Jusque-là, une relative paix régnait entre les milliardaires papivores. Vincent Bolloré, actionnaire de contrôle de Vivendi (Prisma Media et Lagardère News) a renversé la table en nommant le sympathisant d’extrême droite Geoffroy Lejeune à la tête du JDD. Rodolphe Saadé, cinquième fortune de France, propriétaire de La Provence et, depuis le 27 juillet, de La Tribune, a répliqué en annonçant une Tribune Dimanche dès le 8 octobre. La presse nationale du 7e jour devient l’épicentre d’une guerre stratégique entre ces magnats de la presse.
- Le JDD, l’institution désertée et sulfureuse
« Quand je suis venu au journal la semaine dernière, dans l’open space où s’activaient avant une quarantaine de journalistes, il n’y en avait qu’un seul. Et c’est souvent comme cela », nous confie un salarié du JDD. Pour l’instant, seuls cinq CDI sur la centaine de collaborateurs sont restés à la suite de la nomination le 23 juin de Geoffroy Lejeune et à 40 jours de grève. Quatre-vingts salariés ont déjà signé une rupture conventionnelle individuelle (RCI). L’« accord chapeau » inclut cinq semaines de suspension d’activité rémunérée assorties d’une indemnité de deux mois par année d’ancienneté jusqu’à quinze ans, puis d’un mois, et un silence médiatique imposé via une « clause de loyauté ». La RCI implique un remplacement de chaque poste.
Mais Geoffroy Lejeune essuie nombre de refus de journalistes contactés. Hormis les signatures maison comme Éric Naulleau et Pascal Praud (CNews et Europe 1), il se rabat sur son cercle proche dont Charlotte d’Ornellas tandis que certains pigistes de Paris Match, situé dans le même bâtiment, œuvrent à la rédaction technique. Faute de force vive, le JDD Magazine a été reporté au 10 septembre. Mais sans Laurent Binet, Nina Bouraoui, David Foenkinos, Camille Laurens, Arthur Dreyfus et Violette d’Urso. Partantes pour être dans le journal quand Jérôme Béglé en était le directeur de la rédaction (il dirige désormais Paris Match), ces grandes plumes se sont rétractées.

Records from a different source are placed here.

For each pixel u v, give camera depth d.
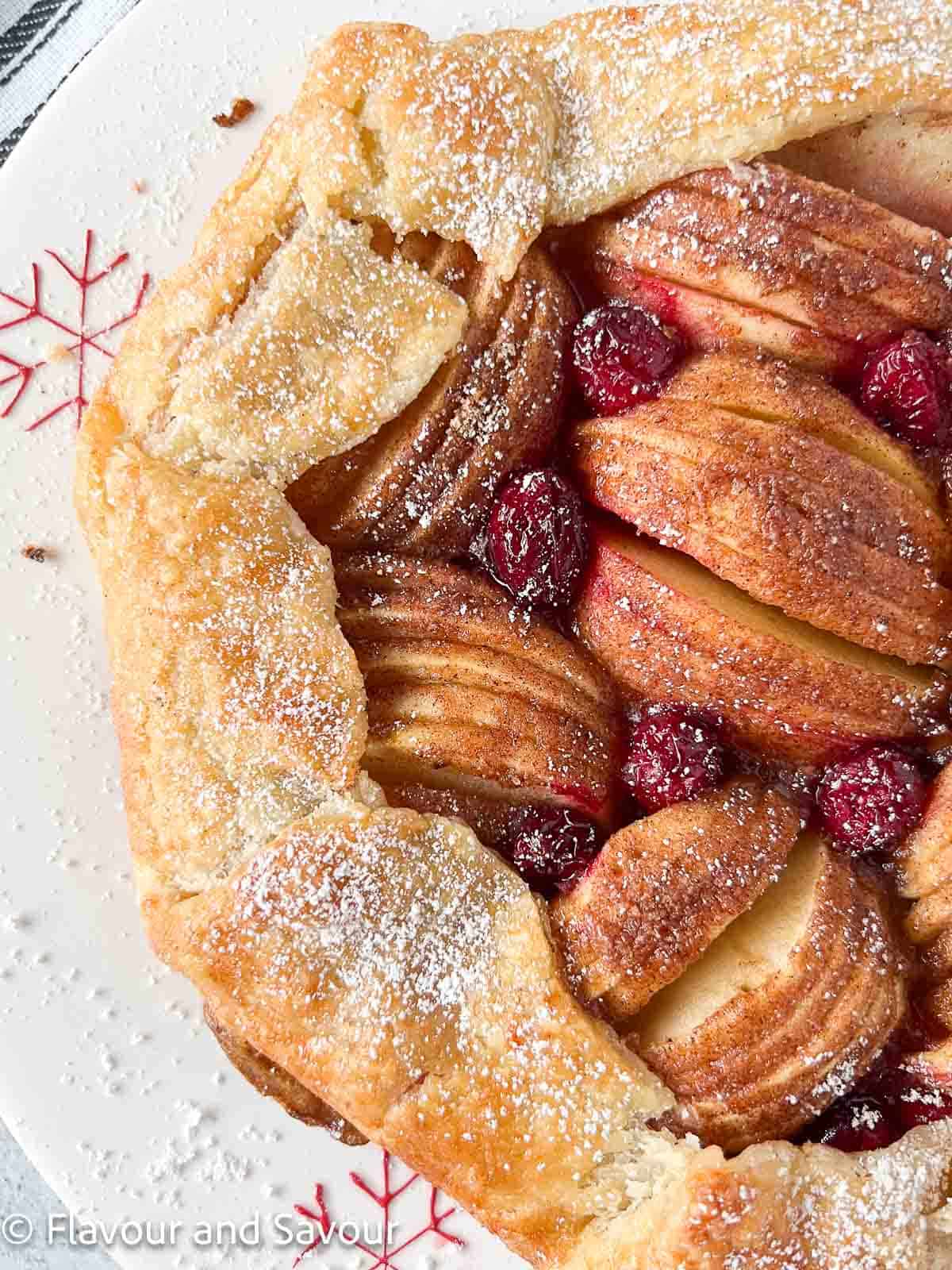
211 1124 0.29
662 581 0.26
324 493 0.27
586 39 0.27
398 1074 0.25
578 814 0.27
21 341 0.29
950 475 0.27
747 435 0.26
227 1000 0.25
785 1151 0.25
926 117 0.27
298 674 0.25
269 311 0.26
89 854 0.29
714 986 0.26
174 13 0.29
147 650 0.26
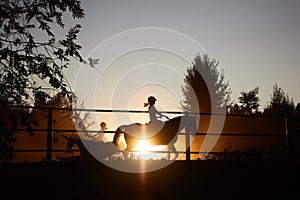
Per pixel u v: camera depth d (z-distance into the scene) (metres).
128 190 8.25
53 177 8.19
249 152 11.11
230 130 22.12
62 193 7.87
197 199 8.43
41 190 7.86
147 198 8.20
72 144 10.16
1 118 5.54
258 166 9.84
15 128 5.47
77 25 6.06
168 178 8.75
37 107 5.99
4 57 5.50
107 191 8.14
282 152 11.18
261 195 8.90
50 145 8.91
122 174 8.62
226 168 9.52
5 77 5.52
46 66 5.62
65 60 5.97
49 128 8.88
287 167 10.05
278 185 9.30
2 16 5.50
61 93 5.83
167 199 8.25
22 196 7.66
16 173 8.08
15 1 5.81
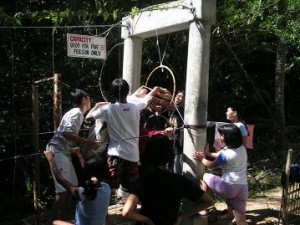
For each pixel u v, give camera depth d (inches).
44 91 319.9
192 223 179.3
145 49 357.1
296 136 461.4
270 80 513.3
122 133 176.6
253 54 489.4
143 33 217.2
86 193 134.7
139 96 199.6
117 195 231.0
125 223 189.8
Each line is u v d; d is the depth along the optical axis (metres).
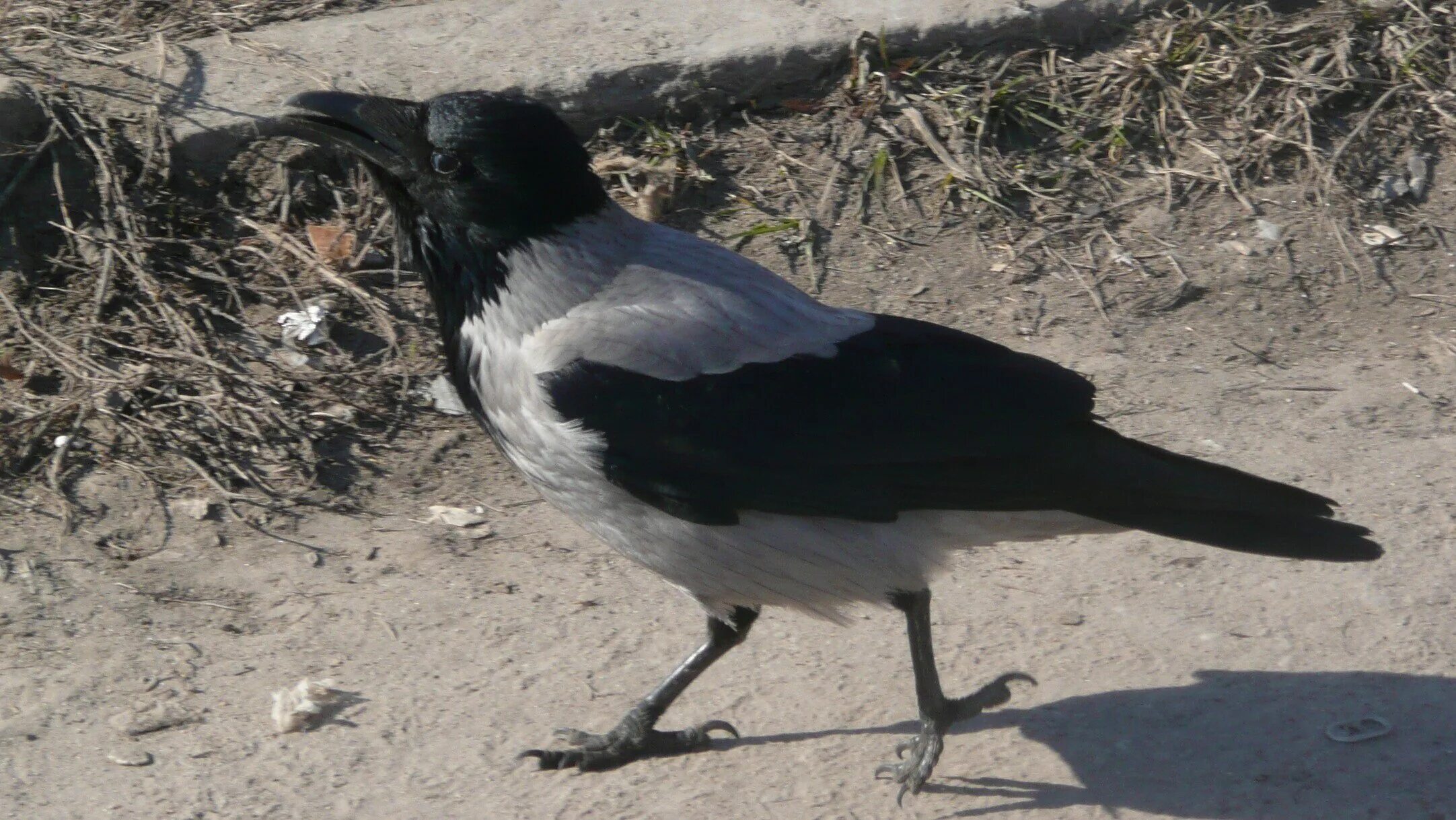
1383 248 12.69
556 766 7.77
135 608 8.90
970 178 13.09
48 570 9.16
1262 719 8.06
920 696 7.68
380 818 7.38
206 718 8.05
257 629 8.78
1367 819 7.32
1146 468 7.40
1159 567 9.42
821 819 7.45
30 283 11.57
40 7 14.03
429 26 14.14
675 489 7.31
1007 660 8.62
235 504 9.89
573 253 7.48
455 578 9.30
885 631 8.94
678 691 7.96
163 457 10.19
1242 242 12.75
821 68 13.86
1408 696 8.20
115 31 13.80
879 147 13.36
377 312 11.65
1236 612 8.98
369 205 12.45
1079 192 13.22
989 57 14.08
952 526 7.57
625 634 8.83
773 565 7.52
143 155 12.30
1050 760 7.86
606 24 14.15
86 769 7.64
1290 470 10.26
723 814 7.48
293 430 10.50
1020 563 9.53
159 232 12.05
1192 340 11.91
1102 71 13.99
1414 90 13.85
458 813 7.44
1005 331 11.95
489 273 7.50
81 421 10.30
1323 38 14.27
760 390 7.30
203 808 7.39
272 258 12.02
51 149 12.16
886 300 12.26
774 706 8.30
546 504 10.13
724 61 13.52
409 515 9.95
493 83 13.12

Les ventes pâtissent de cette désertion des rédacteurs. Après l’effet de curiosité du premier numéro, elles sont apparues en recul par rapport à août 2022 dès le second numéro (la diffusion France payée du JDD était de 131 770 en 2022, soit – 7,7 % versus 2021). Et il faudra absorber la grève. Selon nos informations, chacun des six numéros non parus équivaut à un manque à gagner entre ventes et pub qui avoisine les 350 000 euros, auquel s’ajoutent 500 000 euros pour la non-parution du mensuel JDD Magazine. De quoi aiguiser l’appétit des concurrents.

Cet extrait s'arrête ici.